I’m sad thinking about these greens going to seed in a couple months, but I’m encouraged by the thought of late-spring salads coming in.  In that spirit, I planted about 20 romaine starts a few days ago.  This is the earliest I’ve ever tried putting them out, but it’s also the first time I’ve had covered raised beds, so we’ll see if they make it through the inevitable final hurrahs of winter:



3 responses to “Rough winter. No worries, it’s all green!

  1. jh

    February 28, 2011 at 5:40 pm

    Hey, I have greens planted in my front yard garden in raised beds covered by hoop tunnels. Just like you! I have cress, collards, sorrel, salsify, chard, and kale. I had no idea you could grow cilantro all winter. I will try it this fall. DId you have anything else planted over the winter? Looking for more ideas that will work.

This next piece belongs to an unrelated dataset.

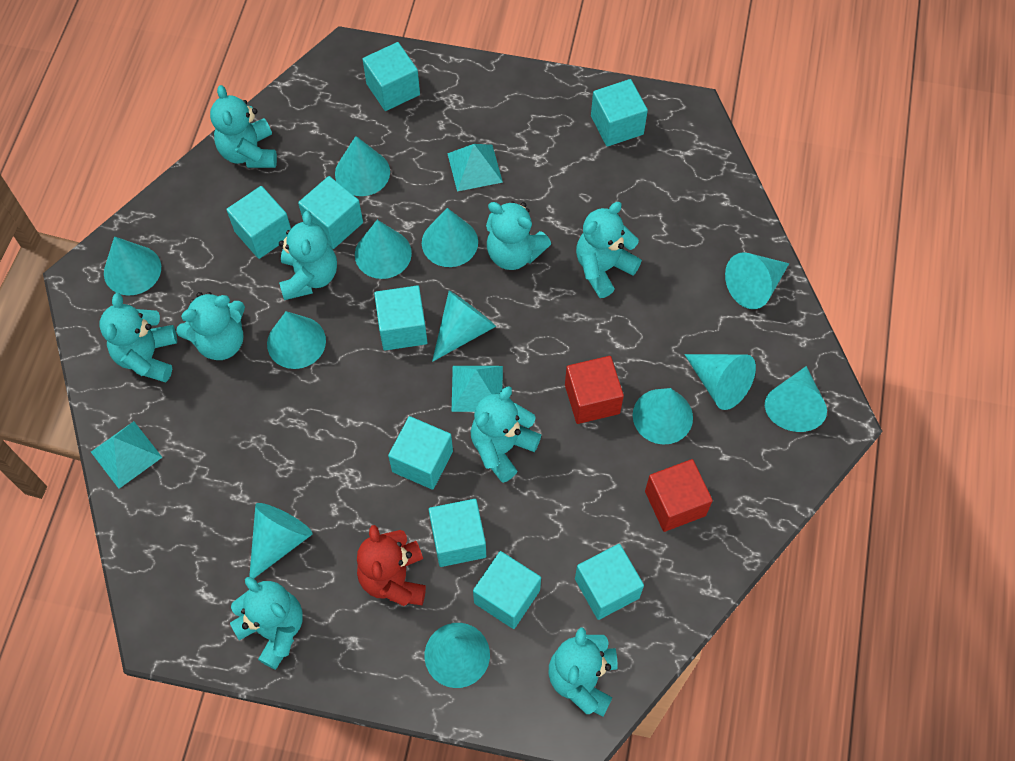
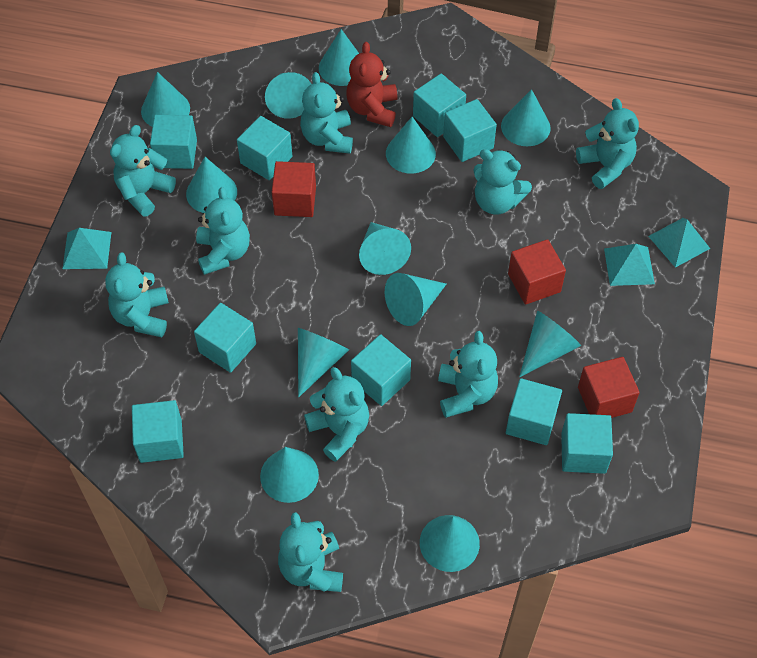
red cube: 2 -> 3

    Cress is good cooked like collards and kale and not so
    spicy – give that a try and you will see.

    • ashevilleyardfarmer

      February 28, 2011 at 6:01 pm

      Nice!! Tell me about sorrel and salsify….never tried those. Will definitely try cooking the cress, thanks for the suggestion. Love cooked greens (Southerner to the core that I am)

      I do like the kick of cress when it’s raw but I have to mix it in with spinach to mellow it some!

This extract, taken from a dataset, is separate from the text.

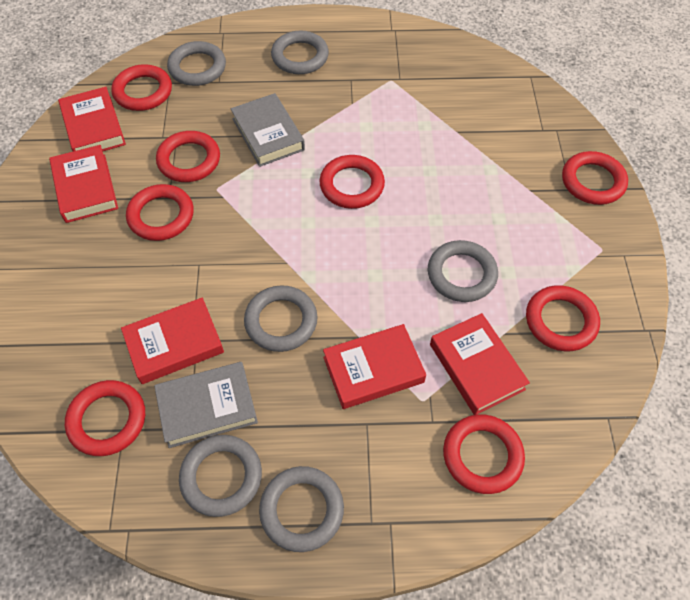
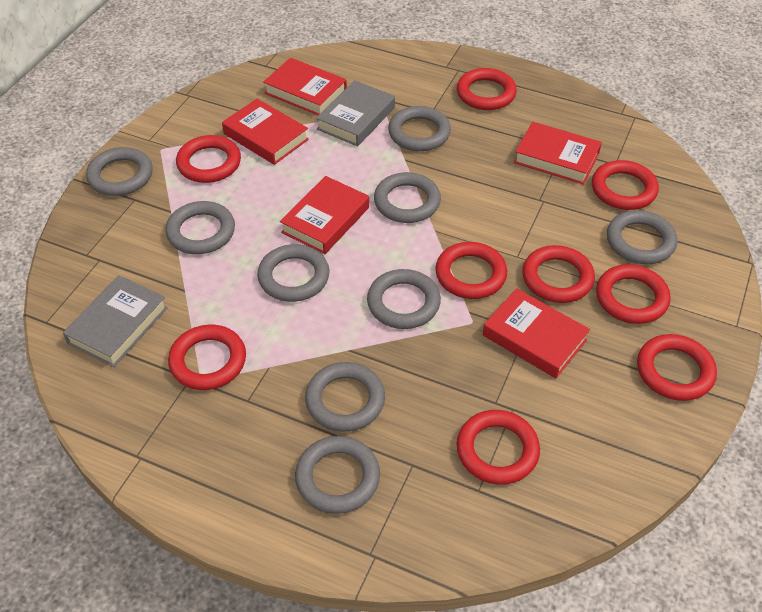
grey ring: 6 -> 9
red ring: 8 -> 9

      Let’s see, other things that overwintered: carrots, tatsoi (a little like bok choi), red mustard greens (pretty but not my fave to eat, a texture issue for me).

      • jh

        February 28, 2011 at 7:19 pm

        Thanks for the info on your overwintering veggies, I will try the bok choi, that sounds like winner. I also had carrots, radishes, onions. 2 days after our last snow I seeded more carrots and radishes and they are going crazy.

        My goal is to have as much perennial and biennial veggies as possible. So I researched and sorrel and salsify fit in there. I got seeds from Sow True and gave it a shot. Sorrel is good for salads as is salsify, the latter didn’t have enough time before winter set in but is really taking off now.

        I tried snow peas over winter and they almost made it but the single digits and the snow collapsed my tunnels. I used ladder blocking instead of PVC –its cheaper but you need to build supports. I did that afterwards using bamboo I had.